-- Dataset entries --
● ● ● ● ●
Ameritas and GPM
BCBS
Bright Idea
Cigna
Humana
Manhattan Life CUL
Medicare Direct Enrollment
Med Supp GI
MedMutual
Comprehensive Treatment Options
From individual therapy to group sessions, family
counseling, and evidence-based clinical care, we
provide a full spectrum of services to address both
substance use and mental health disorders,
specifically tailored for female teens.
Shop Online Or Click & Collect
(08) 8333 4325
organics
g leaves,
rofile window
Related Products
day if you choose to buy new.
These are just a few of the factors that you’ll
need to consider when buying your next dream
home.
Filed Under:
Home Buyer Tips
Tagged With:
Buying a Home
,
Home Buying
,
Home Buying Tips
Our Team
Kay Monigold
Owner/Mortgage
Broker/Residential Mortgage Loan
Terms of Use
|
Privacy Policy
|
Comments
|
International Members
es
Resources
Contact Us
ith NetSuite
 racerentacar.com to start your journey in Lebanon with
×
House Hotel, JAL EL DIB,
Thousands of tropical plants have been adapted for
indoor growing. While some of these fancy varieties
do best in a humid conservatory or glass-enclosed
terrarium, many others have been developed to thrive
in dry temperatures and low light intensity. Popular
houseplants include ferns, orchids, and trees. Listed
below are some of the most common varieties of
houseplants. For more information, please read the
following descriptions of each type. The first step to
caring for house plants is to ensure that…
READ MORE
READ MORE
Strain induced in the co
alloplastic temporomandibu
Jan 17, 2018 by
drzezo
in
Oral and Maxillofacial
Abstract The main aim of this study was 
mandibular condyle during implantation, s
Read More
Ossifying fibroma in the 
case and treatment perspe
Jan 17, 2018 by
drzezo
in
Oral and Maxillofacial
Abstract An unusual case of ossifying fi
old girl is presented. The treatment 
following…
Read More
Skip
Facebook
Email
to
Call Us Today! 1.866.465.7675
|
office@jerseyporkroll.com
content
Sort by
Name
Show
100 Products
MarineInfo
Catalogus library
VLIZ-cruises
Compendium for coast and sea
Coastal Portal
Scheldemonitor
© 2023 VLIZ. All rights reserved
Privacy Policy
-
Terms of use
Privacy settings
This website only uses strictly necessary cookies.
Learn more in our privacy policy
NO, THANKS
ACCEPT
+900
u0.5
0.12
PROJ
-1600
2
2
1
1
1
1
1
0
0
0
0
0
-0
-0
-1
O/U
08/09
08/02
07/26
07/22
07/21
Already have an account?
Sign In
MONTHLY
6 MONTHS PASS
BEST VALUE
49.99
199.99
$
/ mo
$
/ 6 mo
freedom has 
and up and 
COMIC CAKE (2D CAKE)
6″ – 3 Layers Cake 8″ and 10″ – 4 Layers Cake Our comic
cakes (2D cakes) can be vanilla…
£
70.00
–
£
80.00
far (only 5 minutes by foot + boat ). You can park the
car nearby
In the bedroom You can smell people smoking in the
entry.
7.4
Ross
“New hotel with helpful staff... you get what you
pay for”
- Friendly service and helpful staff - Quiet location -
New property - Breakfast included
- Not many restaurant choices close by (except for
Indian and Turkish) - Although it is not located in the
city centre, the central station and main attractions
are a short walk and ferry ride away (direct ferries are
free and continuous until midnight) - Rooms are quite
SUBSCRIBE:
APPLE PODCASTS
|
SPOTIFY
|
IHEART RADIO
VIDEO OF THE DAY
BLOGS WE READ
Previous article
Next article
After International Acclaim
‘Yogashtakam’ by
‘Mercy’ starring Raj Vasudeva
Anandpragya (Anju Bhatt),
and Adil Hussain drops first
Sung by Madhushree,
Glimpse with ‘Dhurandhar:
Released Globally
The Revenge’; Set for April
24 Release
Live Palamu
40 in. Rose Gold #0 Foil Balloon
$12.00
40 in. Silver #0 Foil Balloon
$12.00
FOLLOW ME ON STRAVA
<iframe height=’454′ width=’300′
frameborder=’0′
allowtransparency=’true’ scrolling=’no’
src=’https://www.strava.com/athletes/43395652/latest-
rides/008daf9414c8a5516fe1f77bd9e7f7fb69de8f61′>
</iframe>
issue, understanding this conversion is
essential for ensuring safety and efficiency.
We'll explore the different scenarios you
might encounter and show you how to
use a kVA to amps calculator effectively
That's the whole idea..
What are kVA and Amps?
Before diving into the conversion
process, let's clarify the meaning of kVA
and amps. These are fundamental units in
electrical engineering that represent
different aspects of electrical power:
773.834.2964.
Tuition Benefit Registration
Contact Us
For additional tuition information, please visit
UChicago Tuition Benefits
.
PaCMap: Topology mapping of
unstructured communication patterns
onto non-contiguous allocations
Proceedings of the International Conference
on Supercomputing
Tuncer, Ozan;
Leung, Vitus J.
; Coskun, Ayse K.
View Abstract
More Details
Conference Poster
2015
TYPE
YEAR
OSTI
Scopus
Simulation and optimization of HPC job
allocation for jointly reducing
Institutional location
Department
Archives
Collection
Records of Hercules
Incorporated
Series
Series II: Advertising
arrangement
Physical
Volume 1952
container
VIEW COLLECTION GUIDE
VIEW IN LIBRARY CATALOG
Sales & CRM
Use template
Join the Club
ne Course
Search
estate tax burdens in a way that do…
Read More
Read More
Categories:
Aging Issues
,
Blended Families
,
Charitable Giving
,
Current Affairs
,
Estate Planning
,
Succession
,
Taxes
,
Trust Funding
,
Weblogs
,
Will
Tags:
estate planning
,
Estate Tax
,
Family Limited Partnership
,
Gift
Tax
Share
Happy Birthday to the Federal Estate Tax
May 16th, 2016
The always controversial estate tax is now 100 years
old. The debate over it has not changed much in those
● ● ● ● ●
-- ACTION ITEM --
Extract every one of the lines above and reproduce each one verbatim.

-- FINAL ANSWER --
Ameritas and GPM
BCBS
Bright Idea
Cigna
Humana
Manhattan Life CUL
Medicare Direct Enrollment
Med Supp GI
MedMutual
Comprehensive Treatment Options
From individual therapy to group sessions, family
counseling, and evidence-based clinical care, we
provide a full spectrum of services to address both
substance use and mental health disorders,
specifically tailored for female teens.
Shop Online Or Click & Collect
(08) 8333 4325
organics
g leaves,
rofile window
Related Products
day if you choose to buy new.
These are just a few of the factors that you’ll
need to consider when buying your next dream
home.
Filed Under:
Home Buyer Tips
Tagged With:
Buying a Home
,
Home Buying
,
Home Buying Tips
Our Team
Kay Monigold
Owner/Mortgage
Broker/Residential Mortgage Loan
Terms of Use
|
Privacy Policy
|
Comments
|
International Members
es
Resources
Contact Us
ith NetSuite
 racerentacar.com to start your journey in Lebanon with
×
House Hotel, JAL EL DIB,
Thousands of tropical plants have been adapted for
indoor growing. While some of these fancy varieties
do best in a humid conservatory or glass-enclosed
terrarium, many others have been developed to thrive
in dry temperatures and low light intensity. Popular
houseplants include ferns, orchids, and trees. Listed
below are some of the most common varieties of
houseplants. For more information, please read the
following descriptions of each type. The first step to
caring for house plants is to ensure that…
READ MORE
READ MORE
Strain induced in the co
alloplastic temporomandibu
Jan 17, 2018 by
drzezo
in
Oral and Maxillofacial
Abstract The main aim of this study was 
mandibular condyle during implantation, s
Read More
Ossifying fibroma in the 
case and treatment perspe
Jan 17, 2018 by
drzezo
in
Oral and Maxillofacial
Abstract An unusual case of ossifying fi
old girl is presented. The treatment 
following…
Read More
Skip
Facebook
Email
to
Call Us Today! 1.866.465.7675
|
office@jerseyporkroll.com
content
Sort by
Name
Show
100 Products
MarineInfo
Catalogus library
VLIZ-cruises
Compendium for coast and sea
Coastal Portal
Scheldemonitor
© 2023 VLIZ. All rights reserved
Privacy Policy
-
Terms of use
Privacy settings
This website only uses strictly necessary cookies.
Learn more in our privacy policy
NO, THANKS
ACCEPT
+900
u0.5
0.12
PROJ
-1600
2
2
1
1
1
1
1
0
0
0
0
0
-0
-0
-1
O/U
08/09
08/02
07/26
07/22
07/21
Already have an account?
Sign In
MONTHLY
6 MONTHS PASS
BEST VALUE
49.99
199.99
$
/ mo
$
/ 6 mo
freedom has 
and up and 
COMIC CAKE (2D CAKE)
6″ – 3 Layers Cake 8″ and 10″ – 4 Layers Cake Our comic
cakes (2D cakes) can be vanilla…
£
70.00
–
£
80.00
far (only 5 minutes by foot + boat ). You can park the
car nearby
In the bedroom You can smell people smoking in the
entry.
7.4
Ross
“New hotel with helpful staff... you get what you
pay for”
- Friendly service and helpful staff - Quiet location -
New property - Breakfast included
- Not many restaurant choices close by (except for
Indian and Turkish) - Although it is not located in the
city centre, the central station and main attractions
are a short walk and ferry ride away (direct ferries are
free and continuous until midnight) - Rooms are quite
SUBSCRIBE:
APPLE PODCASTS
|
SPOTIFY
|
IHEART RADIO
VIDEO OF THE DAY
BLOGS WE READ
Previous article
Next article
After International Acclaim
‘Yogashtakam’ by
‘Mercy’ starring Raj Vasudeva
Anandpragya (Anju Bhatt),
and Adil Hussain drops first
Sung by Madhushree,
Glimpse with ‘Dhurandhar:
Released Globally
The Revenge’; Set for April
24 Release
Live Palamu
40 in. Rose Gold #0 Foil Balloon
$12.00
40 in. Silver #0 Foil Balloon
$12.00
FOLLOW ME ON STRAVA
<iframe height=’454′ width=’300′
frameborder=’0′
allowtransparency=’true’ scrolling=’no’
src=’https://www.strava.com/athletes/43395652/latest-
rides/008daf9414c8a5516fe1f77bd9e7f7fb69de8f61′>
</iframe>
issue, understanding this conversion is
essential for ensuring safety and efficiency.
We'll explore the different scenarios you
might encounter and show you how to
use a kVA to amps calculator effectively
That's the whole idea..
What are kVA and Amps?
Before diving into the conversion
process, let's clarify the meaning of kVA
and amps. These are fundamental units in
electrical engineering that represent
different aspects of electrical power:
773.834.2964.
Tuition Benefit Registration
Contact Us
For additional tuition information, please visit
UChicago Tuition Benefits
.
PaCMap: Topology mapping of
unstructured communication patterns
onto non-contiguous allocations
Proceedings of the International Conference
on Supercomputing
Tuncer, Ozan;
Leung, Vitus J.
; Coskun, Ayse K.
View Abstract
More Details
Conference Poster
2015
TYPE
YEAR
OSTI
Scopus
Simulation and optimization of HPC job
allocation for jointly reducing
Institutional location
Department
Archives
Collection
Records of Hercules
Incorporated
Series
Series II: Advertising
arrangement
Physical
Volume 1952
container
VIEW COLLECTION GUIDE
VIEW IN LIBRARY CATALOG
Sales & CRM
Use template
Join the Club
ne Course
Search
estate tax burdens in a way that do…
Read More
Read More
Categories:
Aging Issues
,
Blended Families
,
Charitable Giving
,
Current Affairs
,
Estate Planning
,
Succession
,
Taxes
,
Trust Funding
,
Weblogs
,
Will
Tags:
estate planning
,
Estate Tax
,
Family Limited Partnership
,
Gift
Tax
Share
Happy Birthday to the Federal Estate Tax
May 16th, 2016
The always controversial estate tax is now 100 years
old. The debate over it has not changed much in those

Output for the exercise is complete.